The tech giant expects to recognize about $800 million in charges associated with the restructuring, which Cisco said was largely related to severance and other one-time termination benefits. The majority of the costs are expected to occur in the third fiscal quarter and will continue into the first half of the company’s fiscal 2025.
In August, Cisco said that it would eliminate about 7 percent of its workforce and take a $1 billion hit from costs related to severance, one-time termination benefits and other expenses. Although Cisco didn’t specify an exact number of employees who would be laid off, Cisco’s February layoff of about 4,000 employees should have left the vendor with about 80,000 employees. That would mean a further 7 percent reduction could affect around 5,000 employees. After the reduction, the global workforce should be around 75,000 people. That would also mean around 9,250 would be laid off so far this year at Cisco.
SAP: 10,000 Layoffs
Software developer SAP in July said it plans to lay off between 9,000 and 10,000 workers, up from the 8,000 positions the company originally said would be affected by job buyouts and position changes. The company unveiled the news during its earnings call with industry analysts for its fiscal 2024 second quarter results, which included 10 percent total revenue growth to 8.29 billion euros, or just under U.S. $9 billion.

◆ **PROBLEM TO SOLVE**
According to the passage on tech layoffs, how many positions did SAP originally say would be affected by job buyouts and position changes? The rows that follow are not needed for the task.

◆ **SUPPLIED RECORDS**
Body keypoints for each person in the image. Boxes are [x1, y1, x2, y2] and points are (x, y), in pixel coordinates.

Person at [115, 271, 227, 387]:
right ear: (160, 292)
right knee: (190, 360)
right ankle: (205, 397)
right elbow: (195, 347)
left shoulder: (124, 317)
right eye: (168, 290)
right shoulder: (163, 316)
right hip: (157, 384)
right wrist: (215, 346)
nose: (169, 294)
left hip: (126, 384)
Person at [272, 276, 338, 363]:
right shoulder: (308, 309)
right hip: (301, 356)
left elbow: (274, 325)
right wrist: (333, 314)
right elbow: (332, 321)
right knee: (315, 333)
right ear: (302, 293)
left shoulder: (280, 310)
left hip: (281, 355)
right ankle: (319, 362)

◆ **EXPECTED ANSWER**
8,000 positions.